- Task objective: Copy the stretch from the line that contains "To roam the myth is to" through the line that contains "life is nothing short of", swapping "stratosphere" for "atmosphere" and keeping everything else the same.

- Supplied records:

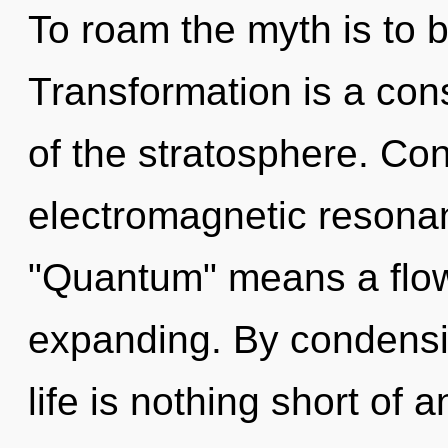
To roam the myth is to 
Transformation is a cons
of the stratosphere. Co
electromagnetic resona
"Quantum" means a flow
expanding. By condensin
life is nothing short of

---

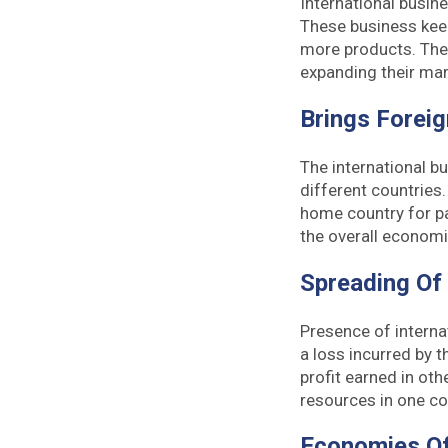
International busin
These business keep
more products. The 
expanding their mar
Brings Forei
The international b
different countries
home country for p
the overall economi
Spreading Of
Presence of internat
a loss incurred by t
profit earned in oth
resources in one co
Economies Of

- Task solution:
To roam the myth is to 
Transformation is a cons
of the atmosphere. Co
electromagnetic resona
"Quantum" means a flow
expanding. By condensin
life is nothing short of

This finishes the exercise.